Immune System Therapy Developed by Miller School Researcher Advancing Toward Clinical Trials
A leading-edge therapy for autoimmune and inflammatory diseases developed by a researcher at the University of Miami Miller School of Medicine is moving into early clinical testing in a partnership with Bristol Myers Squibb (BMS).
After licensing this proprietary “fusion protein” therapy from UM in December 2016, BMS has continued to partner with its inventor – Thomas Malek, Ph.D., professor and chair of the Department of Microbiology and Immunology – to advance this biologic therapy that can potentially help patients with autoimmune and inflammatory diseases such as rheumatoid arthritis, inflammatory bowel disease, and Type 1 diabetes.
“Current therapies target the symptoms of autoimmune disease, such as inflammation,” said Dr. Malek. “This new approach targets and enhances the regulatory process that is defective in these diseases.”

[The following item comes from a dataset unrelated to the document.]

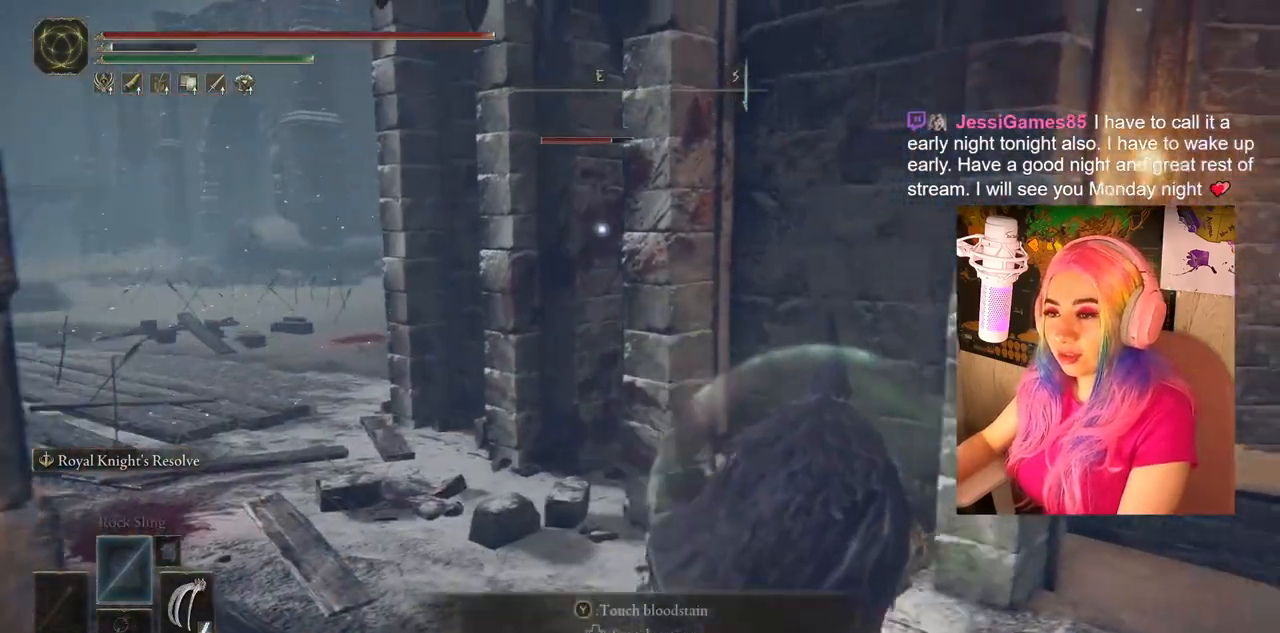
{"buttons": [], "left_stick": "center", "right_stick": "center", "events": [[67, "left_stick", "down"], [233, "left_stick", "left"], [283, "right_stick", "center"], [483, "left_stick", "center"]]}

Since the 1980s, Dr. Malek has been studying the mechanisms by which the signaling protein interleukin-2 (IL-2) regulates the action of specialized white blood T-cells. IL-2 enhances some T-cells that are critical to destroy germs, including viruses and other microbes. However, IL-2 also supports other T-cells, called regulatory T-cells, that are essential to ensure the immune system does not attack the body’s own tissues. The immune system can become overactive if the regulatory T-cell process breaks down, resulting in acute inflammatory conditions or chronic disorders which are associated with autoimmune diseases.
IL-2 was first used at very high amounts in immunotherapy for cancer patients, increasing the ability of T-cells to attack cancer cells. However, more recently, low doses of IL-2 are being used to boost regulatory T-cells in the context of autoimmunity.
Dr. Malek added that “the attractiveness of low-dose IL-2 therapy for autoimmunity is that it selectively increases the number and enhances the function of those cells that normally keep your immune system from attacking your own tissues.”
A problem with recombinant human IL-2 is that it breaks down quickly in the body and needs to be infused continuously or injected frequently to maintain its effect, which can lead to undesired activation of inflammatory cells. Six years ago, Dr. Malek and his group developed a new treatment strategy, joining IL-2 with another molecule to create a fusion protein with a much longer half-life and greater selectivity for regulatory T cells. “Our research indicates that low-dose therapy with this fusion protein is much more active than native IL-2 and can be delivered safely and effectively in the laboratory,” he said.
Along with the BMS partnership, Dr. Malek is also collaborating with Alberto Pugliese, M.D, professor of medicine, microbiology and immunology at the Diabetes Research Institute at the Miller School of Medicine, to study the impact of low-dose IL-2 therapy on Type 1 diabetes.
Funding from the National Institutes of Health supported development of Dr. Malek’s cutting-edge research. The U Innovation team, including the UM Office of Technology Transfer (OTT) and the Miller School’s Wallace H. Coulter Center for Translational Research (WHCC), identified the work as having significant commercial potential. Disclosure to and patenting of the innovation by the UM OTT, as well as funding and business development support by the WHCC, ultimately led to OTT licensing the technology to BMS.
“Dr. Malek’s research stood out as having real potential to benefit public health and wellness; commercialization is often the path to ensuring that groundbreaking research makes it to the patient,” said Norma Sue Kenyon, Ph.D., chief innovation officer of the Miller School and UM vice provost for innovation.
“There are a number of potential applications for this new strategy,” said Dr. Malek. “Our hope is that this research will lead to treatments that can help millions of patients with autoimmune and inflammatory diseases enjoy a higher quality of life.”